- [Exercise prompt]
Please convert the records below into a Markdown table with two columns, No. and Line, putting each non-blank line in its own numbered row. Leave the pictures out of the answer.

- [Extracted data entries]
+-------+

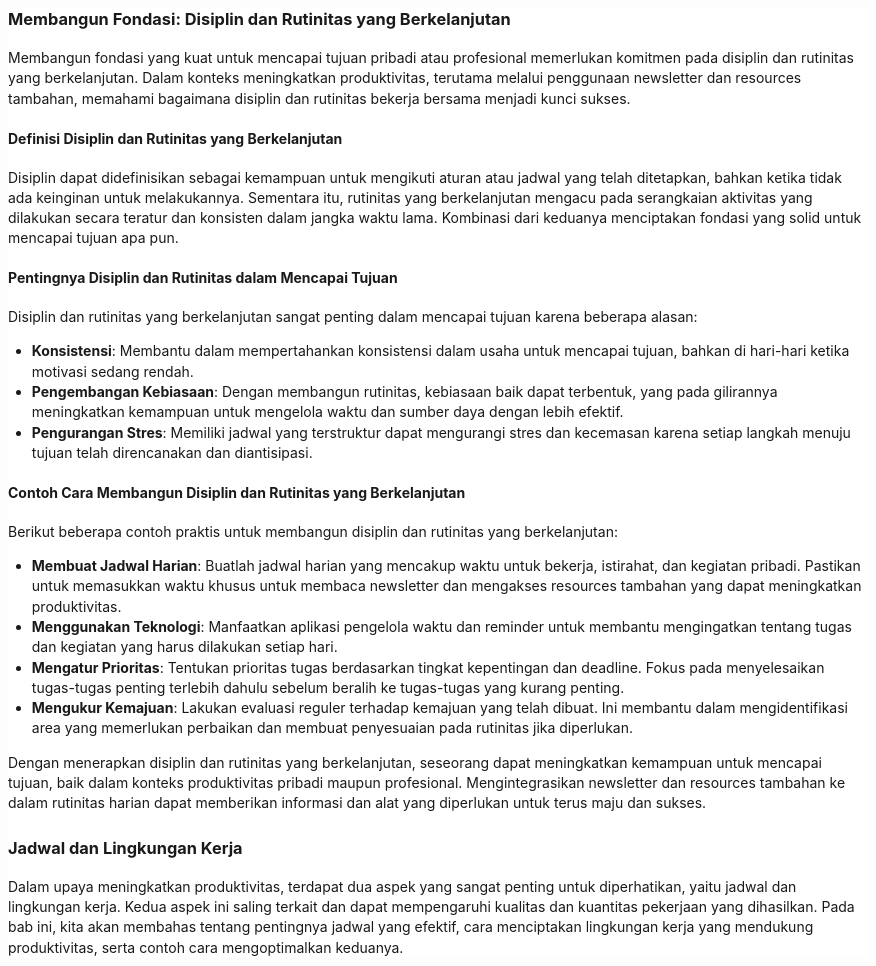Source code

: ### Membangun Fondasi: Disiplin dan Rutinitas yang Berkelanjutan
Membangun fondasi yang kuat untuk mencapai tujuan pribadi atau profesional memerlukan komitmen pada disiplin dan rutinitas yang berkelanjutan. Dalam konteks meningkatkan produktivitas, terutama melalui penggunaan newsletter dan resources tambahan, memahami bagaimana disiplin dan rutinitas bekerja bersama menjadi kunci sukses.

#### Definisi Disiplin dan Rutinitas yang Berkelanjutan
Disiplin dapat didefinisikan sebagai kemampuan untuk mengikuti aturan atau jadwal yang telah ditetapkan, bahkan ketika tidak ada keinginan untuk melakukannya. Sementara itu, rutinitas yang berkelanjutan mengacu pada serangkaian aktivitas yang dilakukan secara teratur dan konsisten dalam jangka waktu lama. Kombinasi dari keduanya menciptakan fondasi yang solid untuk mencapai tujuan apa pun.

#### Pentingnya Disiplin dan Rutinitas dalam Mencapai Tujuan
Disiplin dan rutinitas yang berkelanjutan sangat penting dalam mencapai tujuan karena beberapa alasan:
- **Konsistensi**: Membantu dalam mempertahankan konsistensi dalam usaha untuk mencapai tujuan, bahkan di hari-hari ketika motivasi sedang rendah.
- **Pengembangan Kebiasaan**: Dengan membangun rutinitas, kebiasaan baik dapat terbentuk, yang pada gilirannya meningkatkan kemampuan untuk mengelola waktu dan sumber daya dengan lebih efektif.
- **Pengurangan Stres**: Memiliki jadwal yang terstruktur dapat mengurangi stres dan kecemasan karena setiap langkah menuju tujuan telah direncanakan dan diantisipasi.

#### Contoh Cara Membangun Disiplin dan Rutinitas yang Berkelanjutan
Berikut beberapa contoh praktis untuk membangun disiplin dan rutinitas yang berkelanjutan:
- **Membuat Jadwal Harian**: Buatlah jadwal harian yang mencakup waktu untuk bekerja, istirahat, dan kegiatan pribadi. Pastikan untuk memasukkan waktu khusus untuk membaca newsletter dan mengakses resources tambahan yang dapat meningkatkan produktivitas.
- **Menggunakan Teknologi**: Manfaatkan aplikasi pengelola waktu dan reminder untuk membantu mengingatkan tentang tugas dan kegiatan yang harus dilakukan setiap hari.
- **Mengatur Prioritas**: Tentukan prioritas tugas berdasarkan tingkat kepentingan dan deadline. Fokus pada menyelesaikan tugas-tugas penting terlebih dahulu sebelum beralih ke tugas-tugas yang kurang penting.
- **Mengukur Kemajuan**: Lakukan evaluasi reguler terhadap kemajuan yang telah dibuat. Ini membantu dalam mengidentifikasi area yang memerlukan perbaikan dan membuat penyesuaian pada rutinitas jika diperlukan.

Dengan menerapkan disiplin dan rutinitas yang berkelanjutan, seseorang dapat meningkatkan kemampuan untuk mencapai tujuan, baik dalam konteks produktivitas pribadi maupun profesional. Mengintegrasikan newsletter dan resources tambahan ke dalam rutinitas harian dapat memberikan informasi dan alat yang diperlukan untuk terus maju dan sukses.

### Jadwal dan Lingkungan Kerja
Dalam upaya meningkatkan produktivitas, terdapat dua aspek yang sangat penting untuk diperhatikan, yaitu jadwal dan lingkungan kerja. Kedua aspek ini saling terkait dan dapat mempengaruhi kualitas dan kuantitas pekerjaan yang dihasilkan. Pada bab ini, kita akan membahas tentang pentingnya jadwal yang efektif, cara menciptakan lingkungan kerja yang mendukung produktivitas, serta contoh cara mengoptimalkan keduanya.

+-------+

- [Solved problem]
| No. | Line |
|---|---|
| 1 | Source code |
| 2 | : ### Membangun Fondasi: Disiplin dan Rutinitas yang Berkelanjutan |
| 3 | Membangun fondasi yang kuat untuk mencapai tujuan pribadi atau profesional memerlukan komitmen pada disiplin dan rutinitas yang berkelanjutan. Dalam konteks meningkatkan produktivitas, terutama melalui penggunaan newsletter dan resources tambahan, memahami bagaimana disiplin dan rutinitas bekerja bersama menjadi kunci sukses. |
| 4 | #### Definisi Disiplin dan Rutinitas yang Berkelanjutan |
| 5 | Disiplin dapat didefinisikan sebagai kemampuan untuk mengikuti aturan atau jadwal yang telah ditetapkan, bahkan ketika tidak ada keinginan untuk melakukannya. Sementara itu, rutinitas yang berkelanjutan mengacu pada serangkaian aktivitas yang dilakukan secara teratur dan konsisten dalam jangka waktu lama. Kombinasi dari keduanya menciptakan fondasi yang solid untuk mencapai tujuan apa pun. |
| 6 | #### Pentingnya Disiplin dan Rutinitas dalam Mencapai Tujuan |
| 7 | Disiplin dan rutinitas yang berkelanjutan sangat penting dalam mencapai tujuan karena beberapa alasan: |
| 8 | - **Konsistensi**: Membantu dalam mempertahankan konsistensi dalam usaha untuk mencapai tujuan, bahkan di hari-hari ketika motivasi sedang rendah. |
| 9 | - **Pengembangan Kebiasaan**: Dengan membangun rutinitas, kebiasaan baik dapat terbentuk, yang pada gilirannya meningkatkan kemampuan untuk mengelola waktu dan sumber daya dengan lebih efektif. |
| 10 | - **Pengurangan Stres**: Memiliki jadwal yang terstruktur dapat mengurangi stres dan kecemasan karena setiap langkah menuju tujuan telah direncanakan dan diantisipasi. |
| 11 | #### Contoh Cara Membangun Disiplin dan Rutinitas yang Berkelanjutan |
| 12 | Berikut beberapa contoh praktis untuk membangun disiplin dan rutinitas yang berkelanjutan: |
| 13 | - **Membuat Jadwal Harian**: Buatlah jadwal harian yang mencakup waktu untuk bekerja, istirahat, dan kegiatan pribadi. Pastikan untuk memasukkan waktu khusus untuk membaca newsletter dan mengakses resources tambahan yang dapat meningkatkan produktivitas. |
| 14 | - **Menggunakan Teknologi**: Manfaatkan aplikasi pengelola waktu dan reminder untuk membantu mengingatkan tentang tugas dan kegiatan yang harus dilakukan setiap hari. |
| 15 | - **Mengatur Prioritas**: Tentukan prioritas tugas berdasarkan tingkat kepentingan dan deadline. Fokus pada menyelesaikan tugas-tugas penting terlebih dahulu sebelum beralih ke tugas-tugas yang kurang penting. |
| 16 | - **Mengukur Kemajuan**: Lakukan evaluasi reguler terhadap kemajuan yang telah dibuat. Ini membantu dalam mengidentifikasi area yang memerlukan perbaikan dan membuat penyesuaian pada rutinitas jika diperlukan. |
| 17 | Dengan menerapkan disiplin dan rutinitas yang berkelanjutan, seseorang dapat meningkatkan kemampuan untuk mencapai tujuan, baik dalam konteks produktivitas pribadi maupun profesional. Mengintegrasikan newsletter dan resources tambahan ke dalam rutinitas harian dapat memberikan informasi dan alat yang diperlukan untuk terus maju dan sukses. |
| 18 | ### Jadwal dan Lingkungan Kerja |
| 19 | Dalam upaya meningkatkan produktivitas, terdapat dua aspek yang sangat penting untuk diperhatikan, yaitu jadwal dan lingkungan kerja. Kedua aspek ini saling terkait dan dapat mempengaruhi kualitas dan kuantitas pekerjaan yang dihasilkan. Pada bab ini, kita akan membahas tentang pentingnya jadwal yang efektif, cara menciptakan lingkungan kerja yang mendukung produktivitas, serta contoh cara mengoptimalkan keduanya. |